◆ **What you should do**
Quote every line of the entries below verbatim, keeping their original order.

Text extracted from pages
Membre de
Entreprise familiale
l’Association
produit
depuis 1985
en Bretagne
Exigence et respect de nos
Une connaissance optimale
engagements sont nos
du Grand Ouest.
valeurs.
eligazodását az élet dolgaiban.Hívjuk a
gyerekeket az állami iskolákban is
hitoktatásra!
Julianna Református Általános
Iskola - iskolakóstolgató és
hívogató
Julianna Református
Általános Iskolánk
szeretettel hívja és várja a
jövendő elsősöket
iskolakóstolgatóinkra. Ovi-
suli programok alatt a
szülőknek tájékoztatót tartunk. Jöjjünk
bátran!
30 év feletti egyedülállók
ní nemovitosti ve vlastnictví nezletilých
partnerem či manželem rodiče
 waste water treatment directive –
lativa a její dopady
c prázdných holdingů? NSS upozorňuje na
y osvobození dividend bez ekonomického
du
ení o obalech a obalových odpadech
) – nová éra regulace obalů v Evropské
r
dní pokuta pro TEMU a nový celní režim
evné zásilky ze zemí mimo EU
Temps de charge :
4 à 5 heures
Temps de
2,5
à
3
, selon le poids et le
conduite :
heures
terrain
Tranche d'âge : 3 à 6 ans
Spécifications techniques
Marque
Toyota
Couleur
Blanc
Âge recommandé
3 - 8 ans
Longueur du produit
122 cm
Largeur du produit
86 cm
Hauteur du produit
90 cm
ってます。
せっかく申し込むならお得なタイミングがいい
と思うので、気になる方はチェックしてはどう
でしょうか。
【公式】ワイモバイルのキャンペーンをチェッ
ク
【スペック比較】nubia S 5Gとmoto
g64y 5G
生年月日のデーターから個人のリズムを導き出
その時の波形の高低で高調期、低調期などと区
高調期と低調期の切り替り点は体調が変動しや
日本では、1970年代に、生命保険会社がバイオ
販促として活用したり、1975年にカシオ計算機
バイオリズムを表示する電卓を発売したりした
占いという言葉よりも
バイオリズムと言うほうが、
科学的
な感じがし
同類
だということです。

◆ **Task solution**
Membre de
Entreprise familiale
l’Association
produit
depuis 1985
en Bretagne
Exigence et respect de nos
Une connaissance optimale
engagements sont nos
du Grand Ouest.
valeurs.
eligazodását az élet dolgaiban.Hívjuk a
gyerekeket az állami iskolákban is
hitoktatásra!
Julianna Református Általános
Iskola - iskolakóstolgató és
hívogató
Julianna Református
Általános Iskolánk
szeretettel hívja és várja a
jövendő elsősöket
iskolakóstolgatóinkra. Ovi-
suli programok alatt a
szülőknek tájékoztatót tartunk. Jöjjünk
bátran!
30 év feletti egyedülállók
ní nemovitosti ve vlastnictví nezletilých
partnerem či manželem rodiče
 waste water treatment directive –
lativa a její dopady
c prázdných holdingů? NSS upozorňuje na
y osvobození dividend bez ekonomického
du
ení o obalech a obalových odpadech
) – nová éra regulace obalů v Evropské
r
dní pokuta pro TEMU a nový celní režim
evné zásilky ze zemí mimo EU
Temps de charge :
4 à 5 heures
Temps de
2,5
à
3
, selon le poids et le
conduite :
heures
terrain
Tranche d'âge : 3 à 6 ans
Spécifications techniques
Marque
Toyota
Couleur
Blanc
Âge recommandé
3 - 8 ans
Longueur du produit
122 cm
Largeur du produit
86 cm
Hauteur du produit
90 cm
ってます。
せっかく申し込むならお得なタイミングがいい
と思うので、気になる方はチェックしてはどう
でしょうか。
【公式】ワイモバイルのキャンペーンをチェッ
ク
【スペック比較】nubia S 5Gとmoto
g64y 5G
生年月日のデーターから個人のリズムを導き出
その時の波形の高低で高調期、低調期などと区
高調期と低調期の切り替り点は体調が変動しや
日本では、1970年代に、生命保険会社がバイオ
販促として活用したり、1975年にカシオ計算機
バイオリズムを表示する電卓を発売したりした
占いという言葉よりも
バイオリズムと言うほうが、
科学的
な感じがし
同類
だということです。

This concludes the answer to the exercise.